== Your objective ==
Go to the line below containing "thumb mcp: (1530, 149)" and print exactly from there through the line containing "ring tip: (1614, 160)", both included. Print nothing else.

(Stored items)

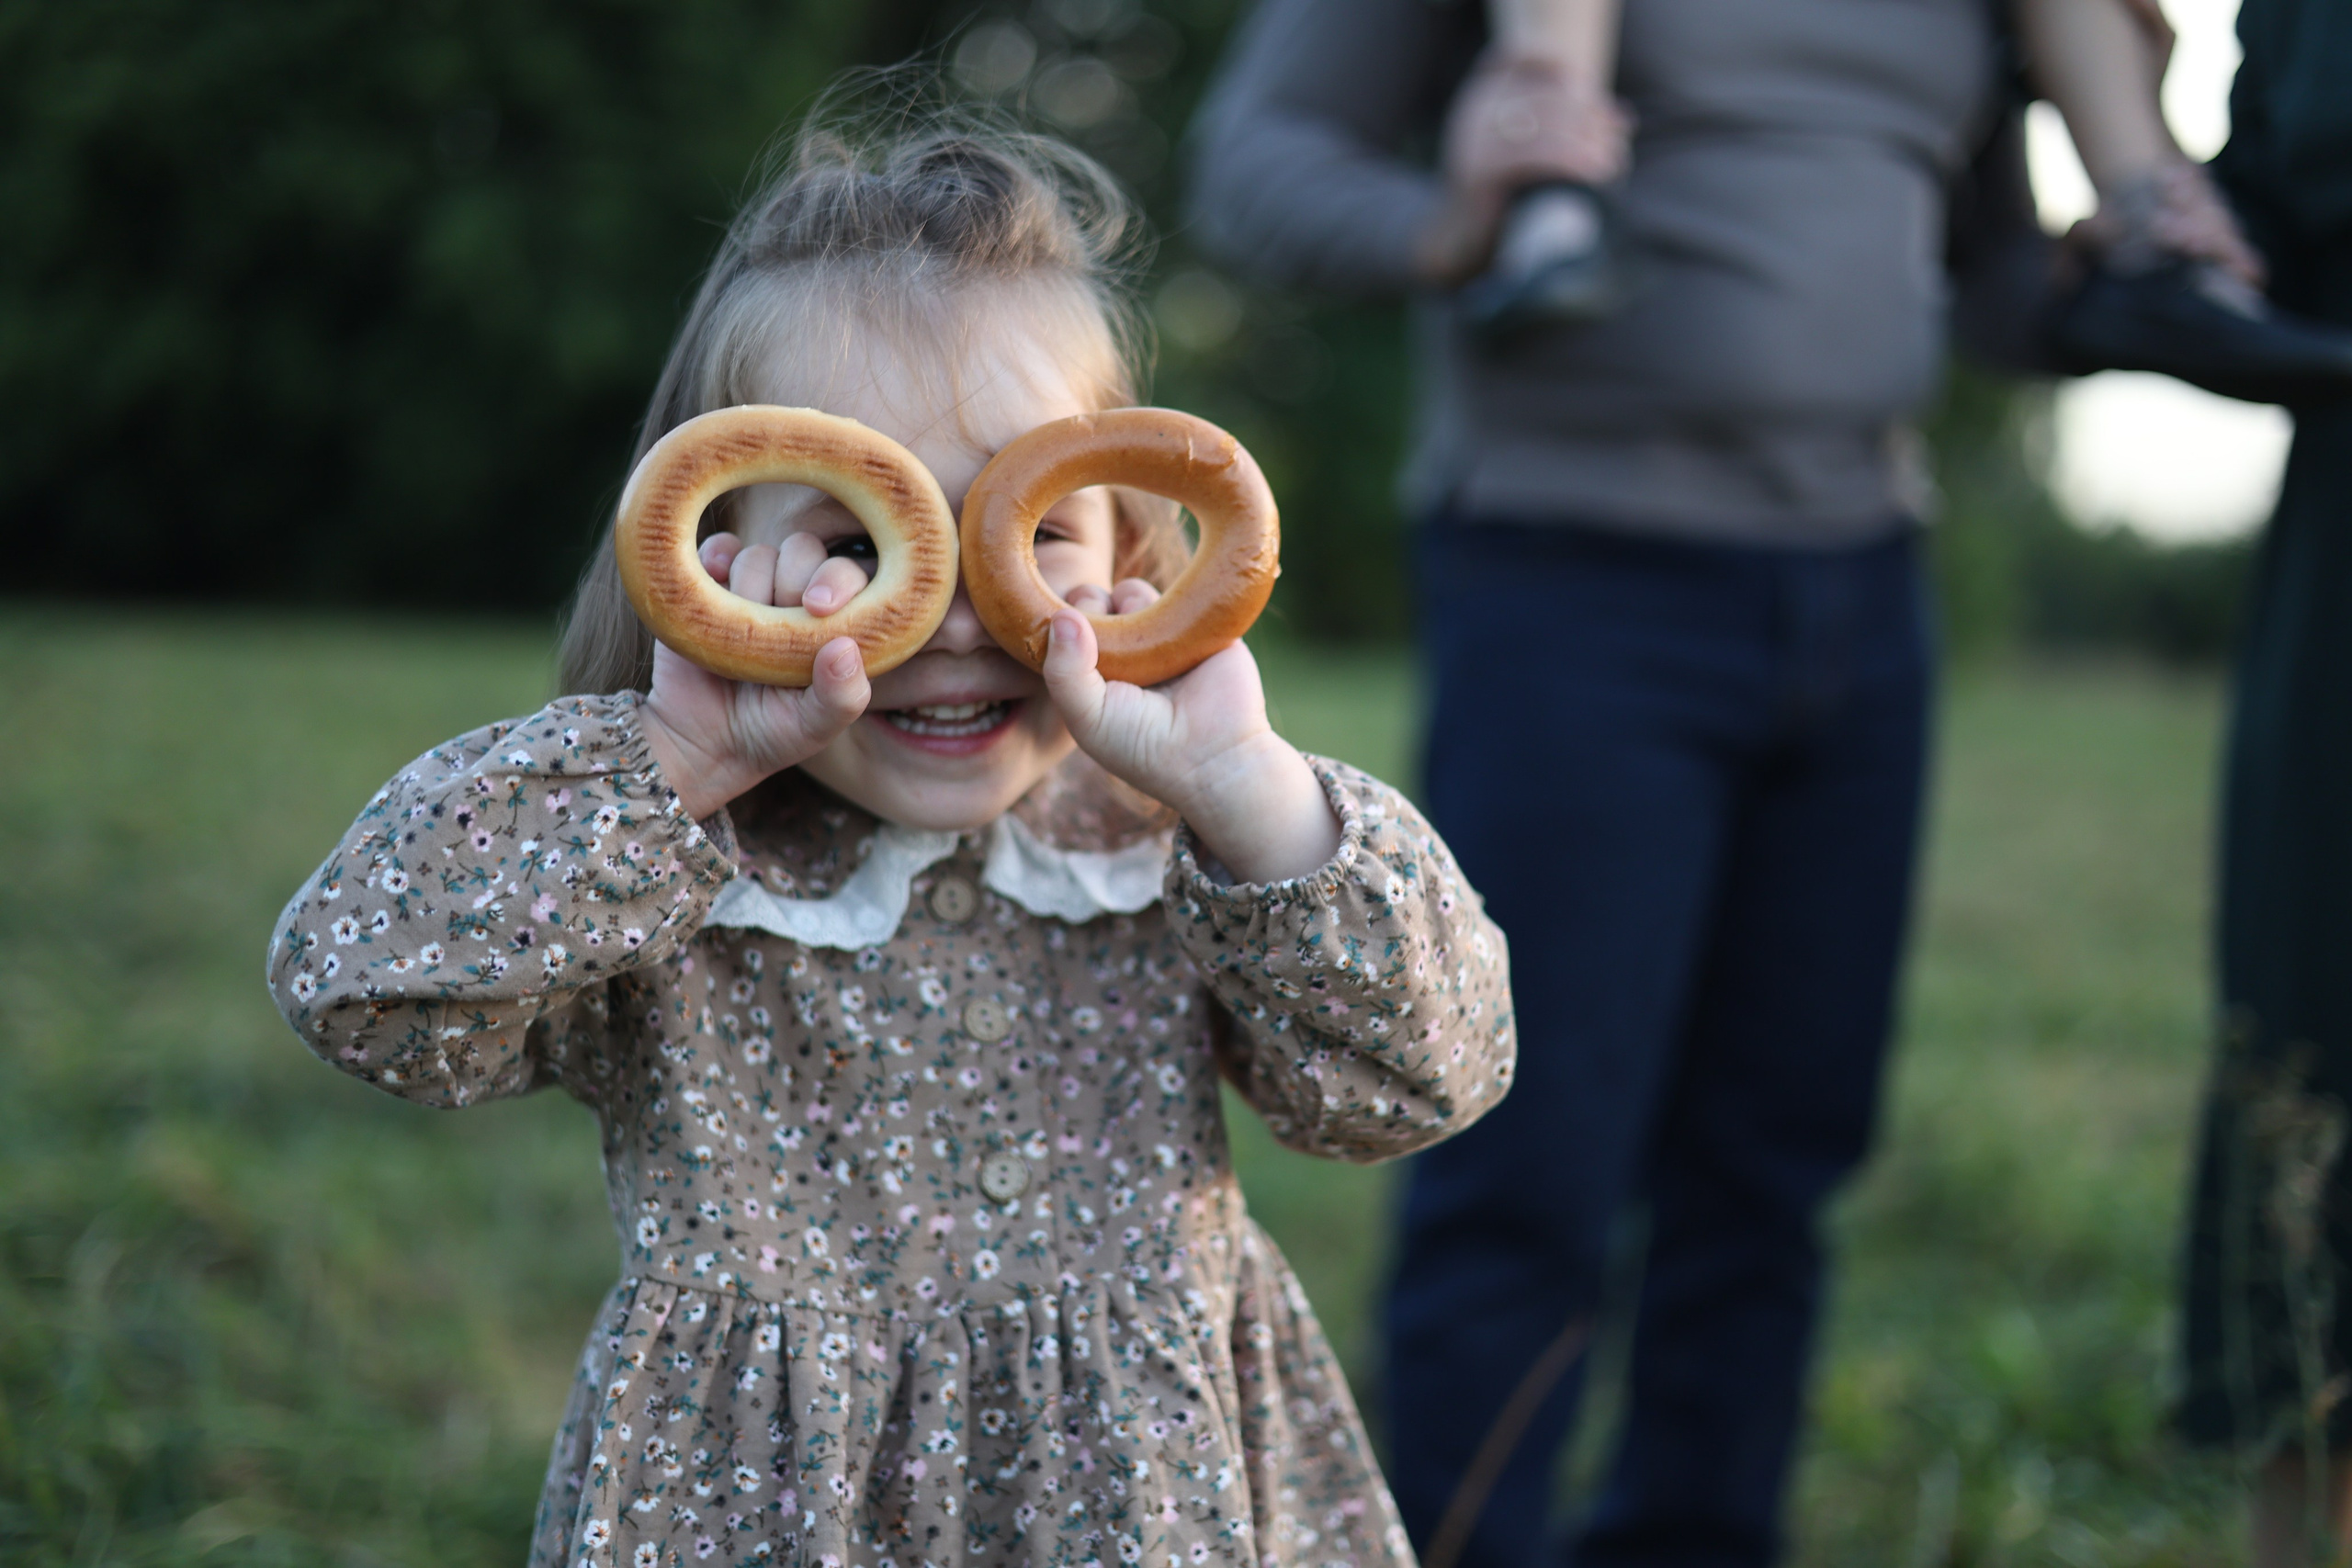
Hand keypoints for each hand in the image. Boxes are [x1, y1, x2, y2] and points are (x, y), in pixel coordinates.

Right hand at [639, 531, 874, 820]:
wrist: (701, 742)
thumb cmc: (771, 734)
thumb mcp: (814, 728)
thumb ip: (842, 697)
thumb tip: (845, 648)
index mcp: (835, 621)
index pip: (850, 575)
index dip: (838, 580)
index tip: (817, 608)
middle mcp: (797, 596)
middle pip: (804, 549)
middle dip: (793, 579)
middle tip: (776, 623)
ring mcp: (753, 586)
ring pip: (758, 554)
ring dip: (749, 588)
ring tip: (739, 637)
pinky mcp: (709, 584)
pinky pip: (717, 549)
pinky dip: (715, 559)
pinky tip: (715, 588)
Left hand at [1041, 581, 1340, 884]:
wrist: (1215, 755)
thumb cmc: (1143, 746)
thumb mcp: (1088, 718)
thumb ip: (1063, 671)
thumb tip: (1062, 615)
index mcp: (1088, 674)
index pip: (1058, 630)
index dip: (1058, 624)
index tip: (1067, 633)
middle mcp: (1119, 652)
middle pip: (1089, 601)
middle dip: (1091, 607)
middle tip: (1109, 642)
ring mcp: (1156, 636)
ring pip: (1128, 591)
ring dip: (1132, 607)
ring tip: (1148, 651)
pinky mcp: (1192, 622)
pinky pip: (1170, 592)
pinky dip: (1167, 602)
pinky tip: (1172, 634)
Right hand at [1419, 53, 1631, 284]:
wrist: (1459, 242)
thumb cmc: (1505, 196)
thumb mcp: (1530, 149)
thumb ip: (1563, 124)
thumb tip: (1625, 118)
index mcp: (1484, 93)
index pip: (1535, 59)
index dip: (1575, 77)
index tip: (1605, 111)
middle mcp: (1476, 108)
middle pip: (1551, 93)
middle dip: (1593, 113)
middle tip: (1621, 135)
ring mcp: (1477, 138)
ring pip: (1551, 123)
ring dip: (1591, 140)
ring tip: (1614, 160)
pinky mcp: (1484, 170)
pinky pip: (1541, 155)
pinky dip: (1575, 163)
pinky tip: (1597, 175)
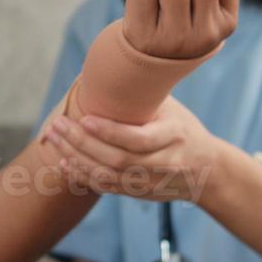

== Completed task ==
thumb mcp: (1530, 149)
thumb ip: (1563, 124)
thumb tip: (1625, 118)
index mcp: (1484, 93)
index pip: (1535, 59)
index dip: (1575, 77)
index tip: (1605, 111)
middle mcp: (1476, 108)
middle pip: (1551, 93)
middle dip: (1593, 113)
middle tip: (1621, 135)
ring mcp: (1477, 138)
ring pip: (1551, 123)
ring dip: (1591, 140)
ring tip: (1614, 160)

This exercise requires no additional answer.